I really want to go back to school for graphic design, but I have no money to. I can't take out any more loans until I pay back the ones I already have. And my counselor has been suggesting that I get a job in Seattle and live on my own, which will improve my depression (I REALIZE this and I am WILLING to do this). However, since I have no money, I can't get up and move because I'll have no way to feed myself or anything. I've been applying to entry level, retail, etc, even McDonald's and Wendy's and have been rejected from every single one of them. What my counselor asked is "What will it take for me to leave?" and I responded "When someone physically hits me." And I don't think that will happen because everyone in my family knows if they were to throw a punch, they would go to jail.

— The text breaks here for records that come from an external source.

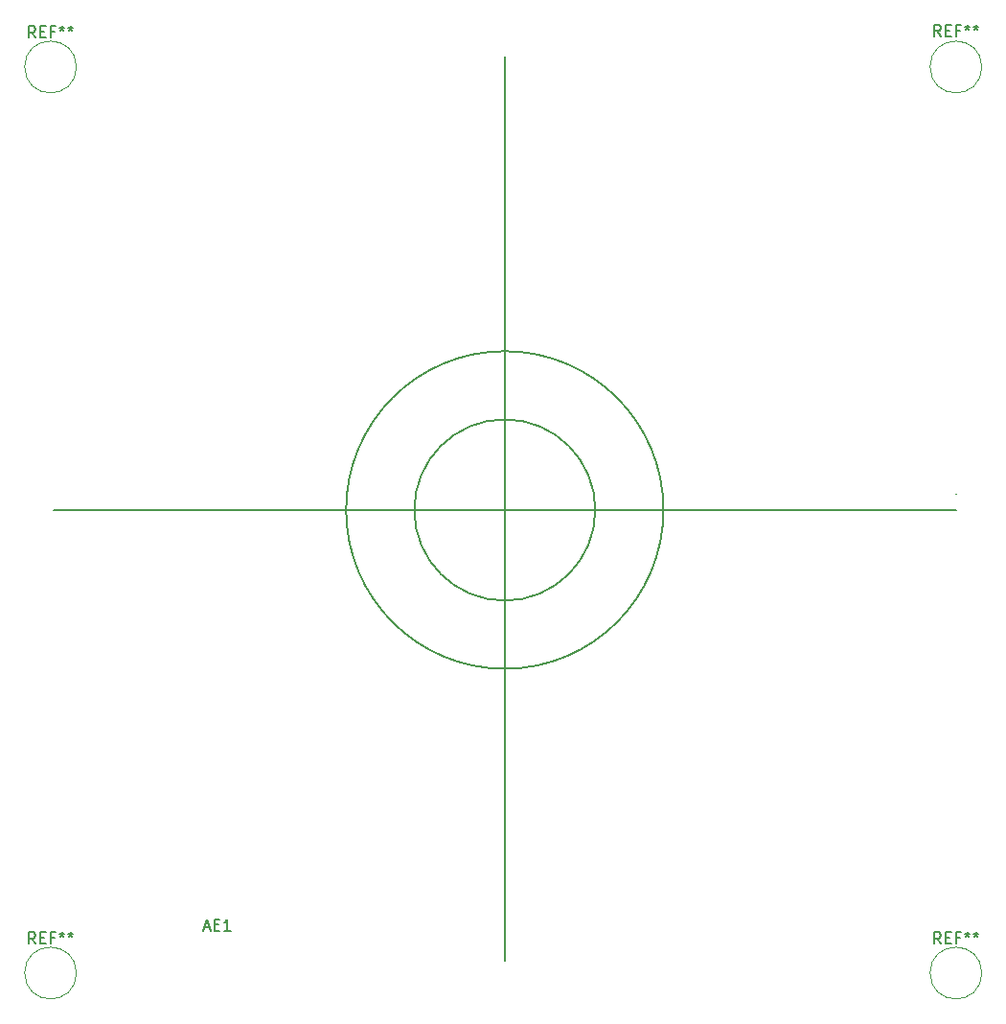
<source format=gbr>
G04 #@! TF.GenerationSoftware,KiCad,Pcbnew,5.0.0*
G04 #@! TF.CreationDate,2018-07-30T10:20:18-05:00*
G04 #@! TF.ProjectId,AntennaPcb,416E74656E6E615063622E6B69636164,rev?*
G04 #@! TF.SameCoordinates,Original*
G04 #@! TF.FileFunction,Legend,Top*
G04 #@! TF.FilePolarity,Positive*
%FSLAX46Y46*%
G04 Gerber Fmt 4.6, Leading zero omitted, Abs format (unit mm)*
G04 Created by KiCad (PCBNEW 5.0.0) date Mon Jul 30 10:20:18 2018*
%MOMM*%
%LPD*%
G01*
G04 APERTURE LIST*
%ADD10C,0.150000*%
%ADD11C,0.120000*%
G04 APERTURE END LIST*
D10*
G04 #@! TO.C,AE1*
X164502400Y-94860000D02*
X164451600Y-94860000D01*
X84695600Y-96270000D02*
X164502400Y-96270000D01*
X124599000Y-136058800D02*
X124599000Y-56201200D01*
X132600040Y-96270000D02*
G75*
G03X132600040Y-96270000I-8001040J0D01*
G01*
X138619823Y-96270000D02*
G75*
G03X138619823Y-96270000I-14020823J0D01*
G01*
D11*
G04 #@! TO.C,REF\002A\002A*
X166751000Y-57150000D02*
G75*
G03X166751000Y-57150000I-2286000J0D01*
G01*
X86741000Y-57150000D02*
G75*
G03X86741000Y-57150000I-2286000J0D01*
G01*
X86741000Y-137160000D02*
G75*
G03X86741000Y-137160000I-2286000J0D01*
G01*
X166751000Y-137160000D02*
G75*
G03X166751000Y-137160000I-2286000J0D01*
G01*
G04 #@! TO.C,AE1*
D10*
X98032333Y-133126666D02*
X98508523Y-133126666D01*
X97937095Y-133412380D02*
X98270428Y-132412380D01*
X98603761Y-133412380D01*
X98937095Y-132888571D02*
X99270428Y-132888571D01*
X99413285Y-133412380D02*
X98937095Y-133412380D01*
X98937095Y-132412380D01*
X99413285Y-132412380D01*
X100365666Y-133412380D02*
X99794238Y-133412380D01*
X100079952Y-133412380D02*
X100079952Y-132412380D01*
X99984714Y-132555238D01*
X99889476Y-132650476D01*
X99794238Y-132698095D01*
G04 #@! TO.C,REF\002A\002A*
X163131666Y-54427380D02*
X162798333Y-53951190D01*
X162560238Y-54427380D02*
X162560238Y-53427380D01*
X162941190Y-53427380D01*
X163036428Y-53475000D01*
X163084047Y-53522619D01*
X163131666Y-53617857D01*
X163131666Y-53760714D01*
X163084047Y-53855952D01*
X163036428Y-53903571D01*
X162941190Y-53951190D01*
X162560238Y-53951190D01*
X163560238Y-53903571D02*
X163893571Y-53903571D01*
X164036428Y-54427380D02*
X163560238Y-54427380D01*
X163560238Y-53427380D01*
X164036428Y-53427380D01*
X164798333Y-53903571D02*
X164465000Y-53903571D01*
X164465000Y-54427380D02*
X164465000Y-53427380D01*
X164941190Y-53427380D01*
X165465000Y-53427380D02*
X165465000Y-53665476D01*
X165226904Y-53570238D02*
X165465000Y-53665476D01*
X165703095Y-53570238D01*
X165322142Y-53855952D02*
X165465000Y-53665476D01*
X165607857Y-53855952D01*
X166226904Y-53427380D02*
X166226904Y-53665476D01*
X165988809Y-53570238D02*
X166226904Y-53665476D01*
X166465000Y-53570238D01*
X166084047Y-53855952D02*
X166226904Y-53665476D01*
X166369761Y-53855952D01*
X83121666Y-54554380D02*
X82788333Y-54078190D01*
X82550238Y-54554380D02*
X82550238Y-53554380D01*
X82931190Y-53554380D01*
X83026428Y-53602000D01*
X83074047Y-53649619D01*
X83121666Y-53744857D01*
X83121666Y-53887714D01*
X83074047Y-53982952D01*
X83026428Y-54030571D01*
X82931190Y-54078190D01*
X82550238Y-54078190D01*
X83550238Y-54030571D02*
X83883571Y-54030571D01*
X84026428Y-54554380D02*
X83550238Y-54554380D01*
X83550238Y-53554380D01*
X84026428Y-53554380D01*
X84788333Y-54030571D02*
X84455000Y-54030571D01*
X84455000Y-54554380D02*
X84455000Y-53554380D01*
X84931190Y-53554380D01*
X85455000Y-53554380D02*
X85455000Y-53792476D01*
X85216904Y-53697238D02*
X85455000Y-53792476D01*
X85693095Y-53697238D01*
X85312142Y-53982952D02*
X85455000Y-53792476D01*
X85597857Y-53982952D01*
X86216904Y-53554380D02*
X86216904Y-53792476D01*
X85978809Y-53697238D02*
X86216904Y-53792476D01*
X86455000Y-53697238D01*
X86074047Y-53982952D02*
X86216904Y-53792476D01*
X86359761Y-53982952D01*
X83121666Y-134564380D02*
X82788333Y-134088190D01*
X82550238Y-134564380D02*
X82550238Y-133564380D01*
X82931190Y-133564380D01*
X83026428Y-133612000D01*
X83074047Y-133659619D01*
X83121666Y-133754857D01*
X83121666Y-133897714D01*
X83074047Y-133992952D01*
X83026428Y-134040571D01*
X82931190Y-134088190D01*
X82550238Y-134088190D01*
X83550238Y-134040571D02*
X83883571Y-134040571D01*
X84026428Y-134564380D02*
X83550238Y-134564380D01*
X83550238Y-133564380D01*
X84026428Y-133564380D01*
X84788333Y-134040571D02*
X84455000Y-134040571D01*
X84455000Y-134564380D02*
X84455000Y-133564380D01*
X84931190Y-133564380D01*
X85455000Y-133564380D02*
X85455000Y-133802476D01*
X85216904Y-133707238D02*
X85455000Y-133802476D01*
X85693095Y-133707238D01*
X85312142Y-133992952D02*
X85455000Y-133802476D01*
X85597857Y-133992952D01*
X86216904Y-133564380D02*
X86216904Y-133802476D01*
X85978809Y-133707238D02*
X86216904Y-133802476D01*
X86455000Y-133707238D01*
X86074047Y-133992952D02*
X86216904Y-133802476D01*
X86359761Y-133992952D01*
X163131666Y-134564380D02*
X162798333Y-134088190D01*
X162560238Y-134564380D02*
X162560238Y-133564380D01*
X162941190Y-133564380D01*
X163036428Y-133612000D01*
X163084047Y-133659619D01*
X163131666Y-133754857D01*
X163131666Y-133897714D01*
X163084047Y-133992952D01*
X163036428Y-134040571D01*
X162941190Y-134088190D01*
X162560238Y-134088190D01*
X163560238Y-134040571D02*
X163893571Y-134040571D01*
X164036428Y-134564380D02*
X163560238Y-134564380D01*
X163560238Y-133564380D01*
X164036428Y-133564380D01*
X164798333Y-134040571D02*
X164465000Y-134040571D01*
X164465000Y-134564380D02*
X164465000Y-133564380D01*
X164941190Y-133564380D01*
X165465000Y-133564380D02*
X165465000Y-133802476D01*
X165226904Y-133707238D02*
X165465000Y-133802476D01*
X165703095Y-133707238D01*
X165322142Y-133992952D02*
X165465000Y-133802476D01*
X165607857Y-133992952D01*
X166226904Y-133564380D02*
X166226904Y-133802476D01*
X165988809Y-133707238D02*
X166226904Y-133802476D01*
X166465000Y-133707238D01*
X166084047Y-133992952D02*
X166226904Y-133802476D01*
X166369761Y-133992952D01*
G04 #@! TD*
M02*

</source>
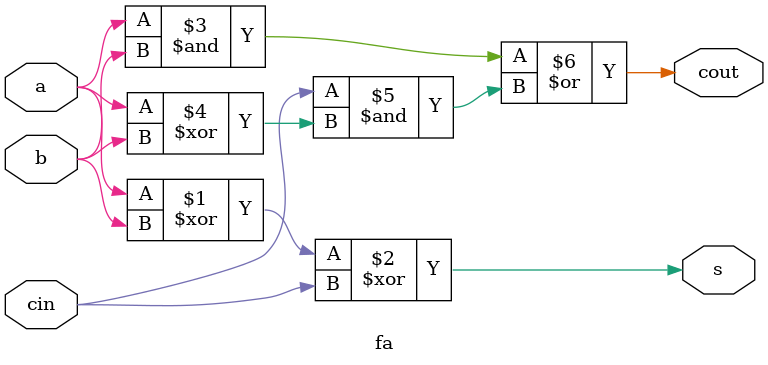
<source format=sv>

module fa (
  input logic a, b, cin,
  output logic s, cout
);
  assign s = a ^ b ^ cin;
  assign cout = (a & b) | (cin & (a ^ b));
endmodule

</source>
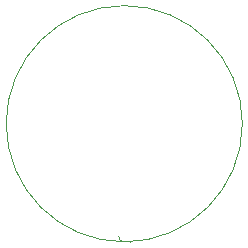
<source format=gbr>
G04 Created with the python gerber_writer 0.4.1.2*
G04 #@! TF.CreationDate,2023-09-20T21:24:18.677722*
G04 #@! TF.FileFunction,Other,Test short chord*
G04 #@! TF.FilePolarity,Positive*
%MOMM*%
%FSLAX06Y06*%
G75*
G04 #@! TA.AperFunction,Conductor*
G04 #@! TAShape,Circle,0.04*
%ADD10C,0.04*%
G04 #@! TD*
%LPD*%
D10*
X-2000000Y2000000D02*
G03*
X-1500000Y1500000I500000J0D01*
G02*
X-1499800Y1500000I99J10000000D01*
X-1000000Y1500000D02*
G03*
X-999800Y1500000D01*
X0Y1500000D02*
X200Y1500000I100J299D01*
M02*
</source>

I don't know what to do and I'm seriously stressing out here. I have severe depression:

-Family is basically the cause of my depression and is bringing me down more each day
-I don't have any friends to stay with
-Can't just get up and run away since have no money to get food or shelter
-I basically don't have a support group at all
-I have no money at all
-I have no job and been unemployed for the past year

Please help me, I'm desperate.

nlgalloway
Posts: 4
Joined: Fri May 11, 2012 9:54 pm
Location: British Columbia, Canada

Postby nlgalloway » Fri May 11, 2012 10:12 pm

Dear Aiko - reading your post, I can see why you're depressed! The family situation sounds miserable. What you need to do each day is GET OUT OF THE HOUSE. Find some place to volunteer: United Way can help http://www.uwkc.org/ways-to-volunteer/, or just go to your local library, school or church.
Once you're volunteering, offer your graphic art skills (I presume you have some) and start getting a name for that.
This will give you something for your resume, a way to see if graphic arts is really for you, and - best of all- give you some place to go every day.
Good luck!

aiko137
Posts: 15
Joined: Sun Feb 22, 2009 6:01 pm
Location: Seattle

Postby aiko137 » Sat May 12, 2012 12:08 am

I've been volunteering at the Boys & Girls club where I live, but I just couldn't take it there any more. The at risk kids there didn't treat me like a person, so I quit after 5 MONTHS of volunteering. I don't have a school to go to anymore. Didn't have a support group there either. I don't go to church either. And I don't have any graphic art skills. I don't know photoshop. I can't learn online since I learn better if someone physically helps me in person. I can't draw. All I do is copy other images on deviantart, but I mimic well. I just can't create any drawing on my own.